On terabyte-scale datasets, sorting query results requires LindormSearch to visit every matching document in each segment, which increases response time and resource usage. Pre-sorting reorders documents within each segment at merge time. When a query's sort order matches the merge-time sort, LindormSearch stops collecting results from each segment as soon as it has enough — a technique called early termination. This reduces query response time significantly without requiring changes to query logic.

How it works

By default, LindormSearch must visit every matching document in a segment to identify the top-N results. When you enable pre-sorting, documents within each segment are reordered during merge operations. If the sort order in your query matches the merge-time sort, LindormSearch can stop collecting results from each segment after it finds enough matches — instead of scanning all matching documents.

The two-step setup is:

  1. Configure SortingMergePolicyFactory in solrconfig.xml to define the sort order at merge time.

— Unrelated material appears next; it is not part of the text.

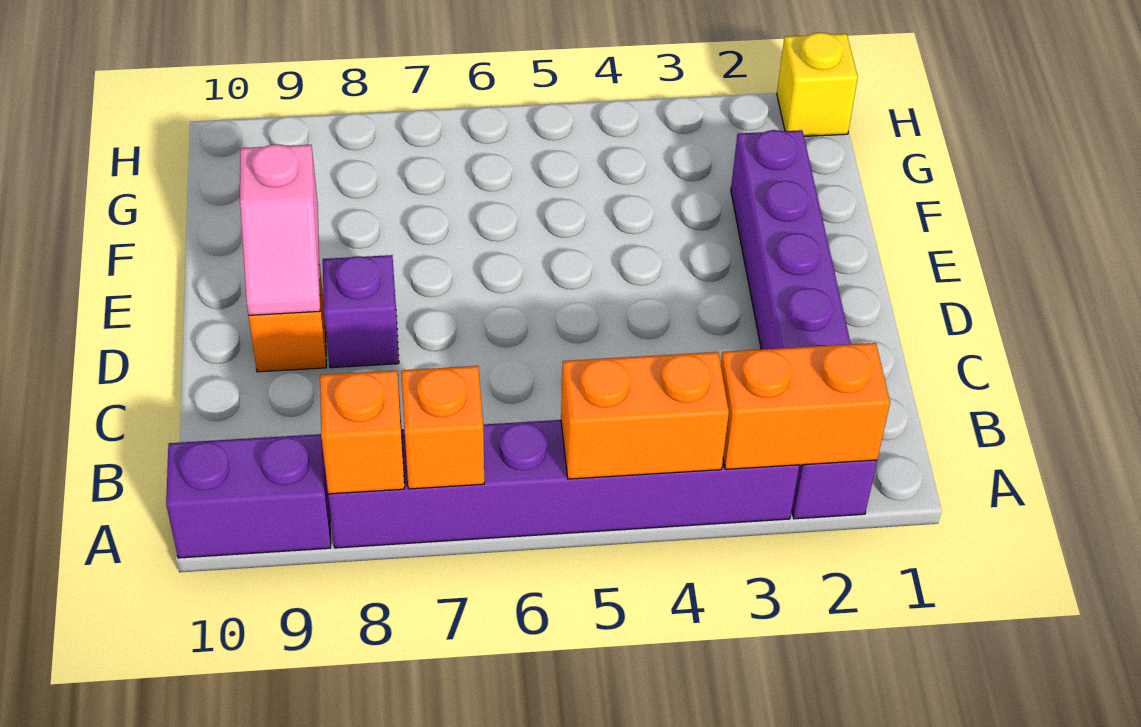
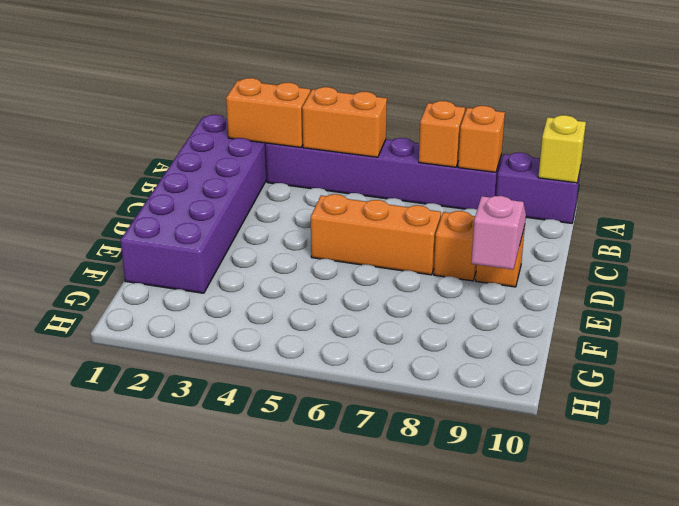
purple 1x6 brick [731,130,877,519] -> purple 2x6 brick [120,115,267,293]
none -> orange 1x3 brick [311,194,441,275]
purple 1x1 brick [323,255,399,368] -> orange 1x1 brick [434,211,477,281]
yellow 1x1 brick [777,32,858,136] -> yellow 1x1 brick moved to [538,115,586,183]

  2. Set segmentTerminateEarly=true in your queries to activate early termination.

Both steps are required. If either is missing, LindormSearch sorts all matching documents as normal.

Configure pre-sorting

Step 1: Set MergePolicy in solrconfig.xml

In solrconfig.xml, replace the default merge policy with SortingMergePolicyFactory and set the sort field. The following example sorts by timestamp in descending order:

<mergePolicyFactory class="org.apache.solr.index.SortingMergePolicyFactory">
  <str name="sort">timestamp desc</str>
  <str name="wrapped.prefix">inner</str>
  <str name="inner.class">org.apache.solr.index.TieredMergePolicyFactory</str>
  <int name="inner.maxMergeAtOnce">10</int>
  <int name="inner.segmentsPerTier">10</int>
</mergePolicyFactory>

For details on MergePolicy configuration options, see Customizing merge policies.

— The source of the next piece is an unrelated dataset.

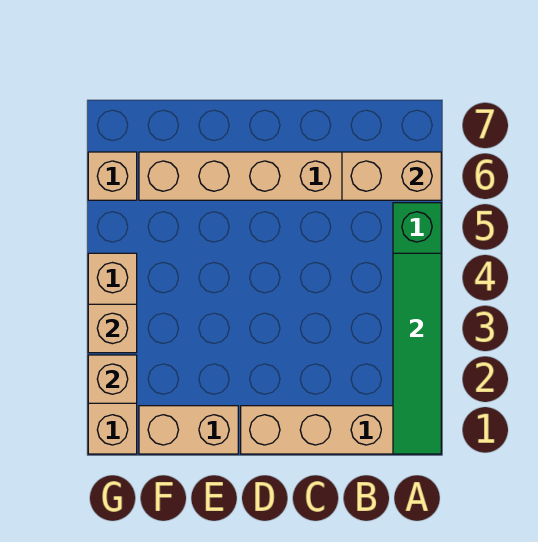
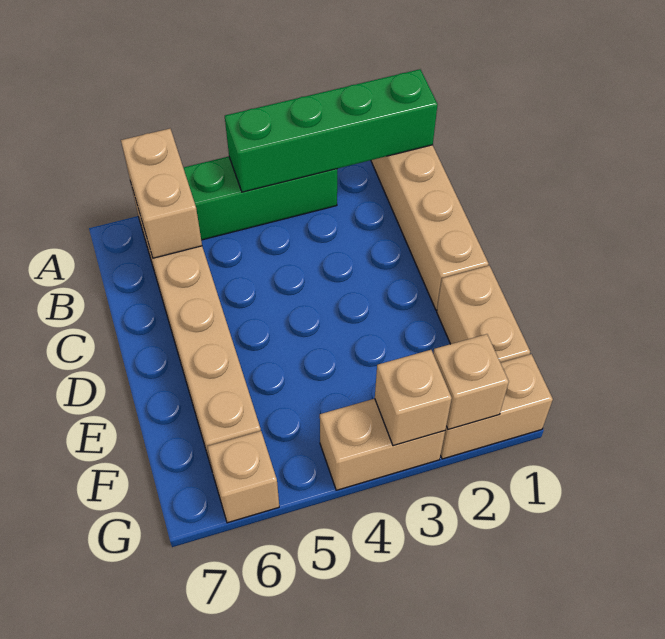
green 1x4 tile [393,253,441,454] -> green 1x4 brick [225,69,438,192]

Step 2: Enable early termination in queries

Set segmentTerminateEarly=true in your query. The sort parameter must exactly match the sort value configured in SortingMergePolicyFactory. If the values differ, early termination does not activate and LindormSearch sorts all matching documents.

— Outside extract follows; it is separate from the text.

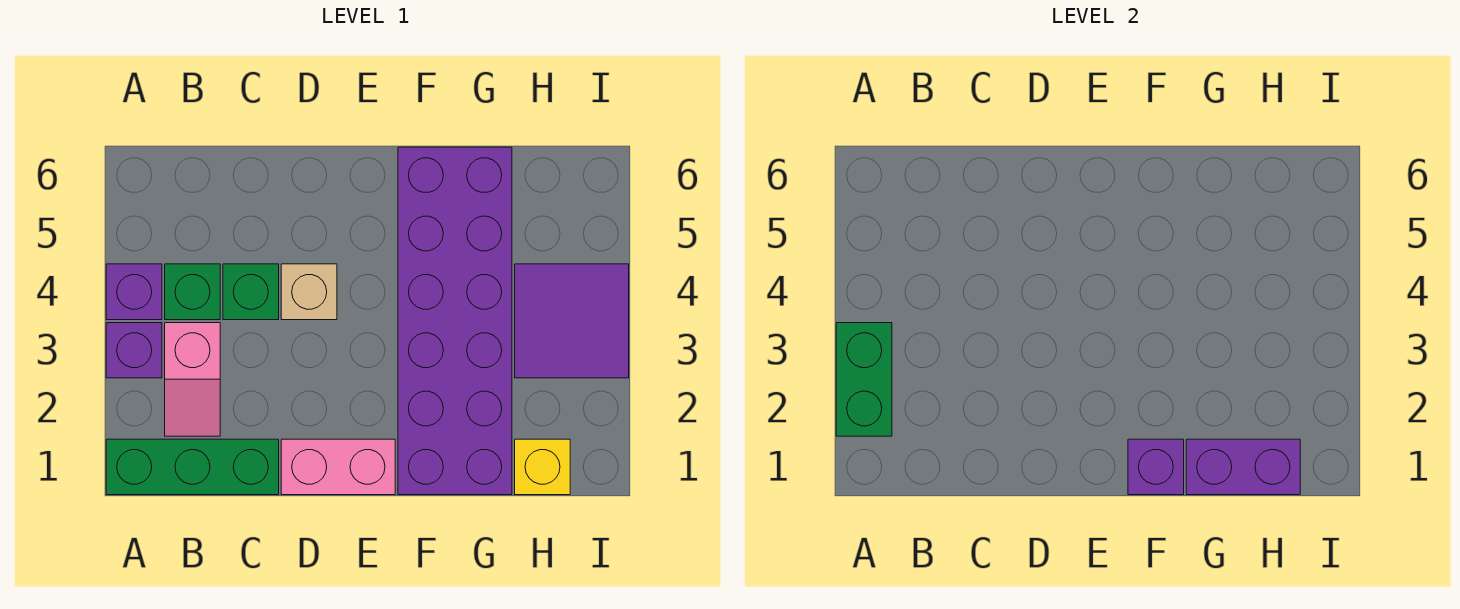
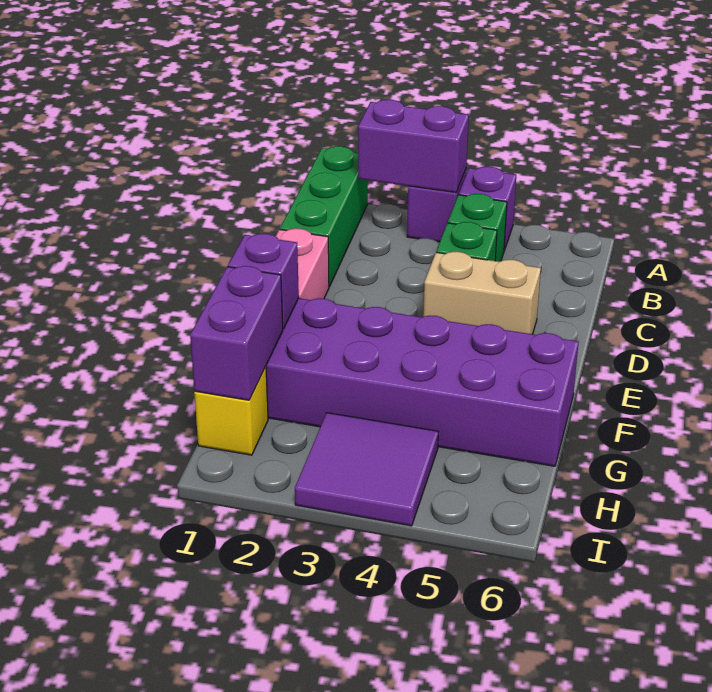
green 1x2 brick [836,323,892,436] -> purple 1x2 brick [358,100,469,193]
pink 1x2 slope [165,323,220,436] -> none
tan 1x1 brick [281,264,337,320] -> tan 1x2 brick [423,252,541,334]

curl "http://localhost:8983/solr/testcollection/query?q=*:*&sort=timestamp+desc&rows=10&segmentTerminateEarly=true"

Limitations

Limitation

Details

Sort parameters must match

The sort value in the query must exactly match the sort value in SortingMergePolicyFactory. A mismatch disables early termination.

segmentTerminateEarly is required

Without this parameter, LindormSearch sorts all matching documents regardless of MergePolicy configuration.

numFound is approximate

If pre-sorting is used, an inaccurate value is returned for the numFound parameter.